Real-world attack patterns that exploit this include credential stuffing where a valid token is reused across sessions, or token leakage via logs or browser storage, enabling attackers to construct requests that fall under the same rate-limit bucket. Since FeathersJS often uses hooks for authentication, misordering or incomplete hook composition can compound the issue by failing to enforce identity-aware throttling after authentication.

To detect this using a black-box scan, a tool can attempt to send multiple requests to a protected FeathersJS endpoint using the same JWT token from different source IPs while monitoring whether the server continues to accept requests after the expected quota is exceeded. The presence of per-endpoint or per-IP limits without validation against JWT claims indicates a potential bypass.

Remediation requires aligning rate limiting with the authenticated identity extracted from the JWT. In FeathersJS, this is typically done inside hooks where the authentication hook has already validated the token and attached the user object to context.params. You should implement a rate limiter that uses a key derived from the user identity (e.g., the sub claim or a stable user ID) rather than IP address alone.

Below is an example of a FeathersJS hook that extracts the user ID from a verified JWT and uses a token-bucket style in-memory store for simplicity (in production, use Redis or another shared store for multi-instance deployments). This hook should be placed after the authentication hook so that context.params.user is available.

const { RateLimiterRedis } = require('rate-limiter-flexible');
const redisClient = require('./redisClient'); // your Redis client

const rateLimiter = new RateLimiterRedis({
  storeClient: redisClient,
  points: 60, // 60 requests
  duration: 60 // per 60 seconds
});

const identityRateLimit = (context) => {
  if (context.params.user) {
    const userId = context.params.user.userId || context.params.user.sub;
    const key = `ratelimit_user_${userId}`;
    return rateLimiter.consume(key)
      .then(() => {})
      .catch(() => {
        throw new Error('Too many requests');
      });
  }
  return Promise.resolve();
};

module.exports = {
  before: {
    all: [],
    find: [],
    get: [],
    create: [identityRateLimit],
    update: [identityRateLimit],
    patch: [identityRateLimit],
    remove: [identityRateLimit]
  },
  after: {},
  error: {}
};

This approach ensures that the rate limit key incorporates the user identity from the JWT, preventing bypass via IP rotation when a valid token is used. The key must be namespaced (e.g., ratelimit_user_) to avoid collisions with other rate-limiting schemes.
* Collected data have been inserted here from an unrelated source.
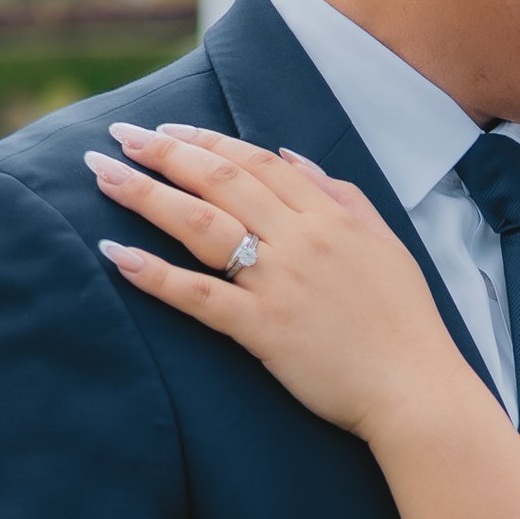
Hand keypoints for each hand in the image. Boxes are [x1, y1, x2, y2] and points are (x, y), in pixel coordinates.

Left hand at [90, 122, 467, 446]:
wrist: (417, 389)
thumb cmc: (405, 322)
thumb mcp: (385, 242)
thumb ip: (342, 195)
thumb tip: (293, 159)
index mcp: (330, 215)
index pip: (255, 163)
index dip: (205, 141)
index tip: (167, 130)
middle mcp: (300, 239)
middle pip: (218, 181)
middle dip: (162, 153)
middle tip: (118, 136)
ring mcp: (279, 283)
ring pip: (200, 225)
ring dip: (145, 195)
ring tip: (102, 175)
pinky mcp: (263, 329)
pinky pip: (198, 295)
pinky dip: (152, 274)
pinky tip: (114, 253)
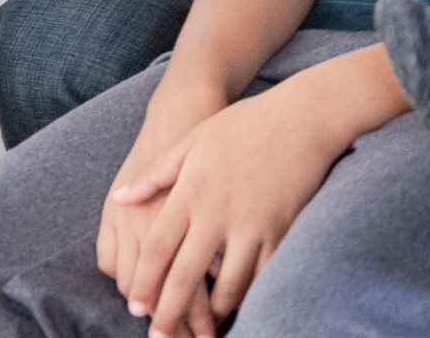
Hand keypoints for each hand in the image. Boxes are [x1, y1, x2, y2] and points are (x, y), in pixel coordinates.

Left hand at [108, 84, 348, 335]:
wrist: (307, 114)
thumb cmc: (248, 122)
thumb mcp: (195, 138)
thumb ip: (156, 172)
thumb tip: (121, 198)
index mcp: (191, 191)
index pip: (156, 248)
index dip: (143, 282)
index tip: (136, 305)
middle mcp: (217, 212)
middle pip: (184, 276)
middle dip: (169, 312)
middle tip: (158, 336)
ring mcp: (251, 224)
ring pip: (226, 284)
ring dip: (211, 311)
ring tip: (202, 327)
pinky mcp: (281, 228)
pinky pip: (262, 273)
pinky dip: (249, 293)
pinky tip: (240, 302)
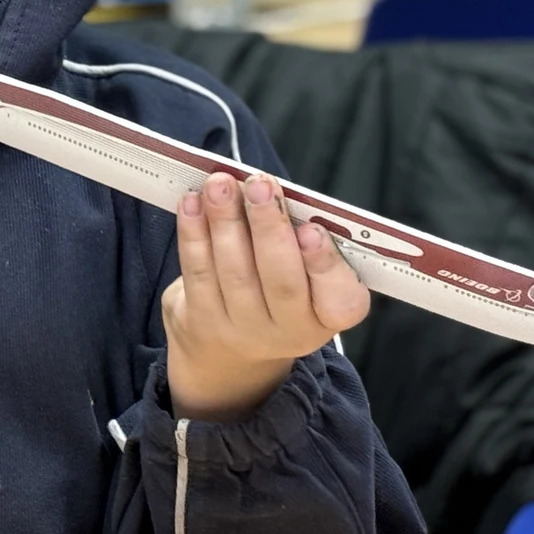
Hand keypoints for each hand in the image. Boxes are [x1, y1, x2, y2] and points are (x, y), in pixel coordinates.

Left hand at [161, 172, 369, 420]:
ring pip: (235, 272)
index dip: (325, 264)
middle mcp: (290, 331)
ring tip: (220, 184)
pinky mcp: (202, 322)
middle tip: (260, 185)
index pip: (341, 300)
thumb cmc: (276, 287)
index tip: (312, 229)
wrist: (228, 349)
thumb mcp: (305, 273)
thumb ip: (301, 238)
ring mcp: (243, 331)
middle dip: (269, 226)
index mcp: (329, 316)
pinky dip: (193, 233)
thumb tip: (273, 193)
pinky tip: (192, 203)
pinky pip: (197, 273)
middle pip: (281, 280)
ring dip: (225, 220)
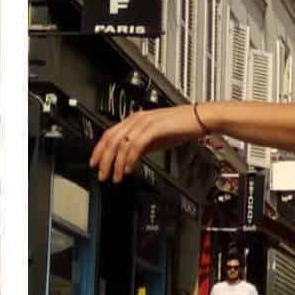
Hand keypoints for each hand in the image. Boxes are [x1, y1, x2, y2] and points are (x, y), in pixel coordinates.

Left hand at [90, 105, 205, 182]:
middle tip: (101, 175)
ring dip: (116, 163)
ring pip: (121, 144)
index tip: (94, 163)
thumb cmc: (180, 126)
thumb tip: (128, 159)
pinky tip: (128, 169)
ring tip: (115, 177)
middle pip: (111, 139)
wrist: (199, 118)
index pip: (109, 134)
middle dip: (104, 160)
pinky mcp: (153, 128)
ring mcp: (144, 122)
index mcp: (134, 120)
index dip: (99, 149)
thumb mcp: (155, 138)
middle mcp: (136, 119)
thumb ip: (140, 146)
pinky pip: (136, 145)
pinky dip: (130, 159)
If you cannot use a shared store, you can implement a simpler in-memory map keyed by user ID, but be aware this does not scale across processes or instances:

const userBucket = new Map();

const inMemoryIdentityRateLimit = (context) => {
  if (context.params.user) {
    const userId = context.params.user.userId || context.params.user.sub;
    const now = Date.now();
    const windowMs = 60 * 1000;
    const limit = 60;

    if (!userBucket.has(userId)) {
      userBucket.set(userId, { count: 1, start: now });
      return Promise.resolve();
    }

    const bucket = userBucket.get(userId);
    if (now - bucket.start > windowMs) {
      bucket.count = 1;
      bucket.start = now;
      return Promise.resolve();
    }

    if (bucket.count >= limit) {
      return Promise.reject(new Error('Too many requests'));
    }

    bucket.count += 1;
    return Promise.resolve();
  }
  return Promise.resolve();
};

Additionally, ensure your JWT verification hook is correctly ordered and that tokens with insufficient claims are rejected early. You can also combine IP-based limits with identity-based keys for defense-in-depth, but the identity-based key is the critical factor to prevent bypass when a valid JWT is present.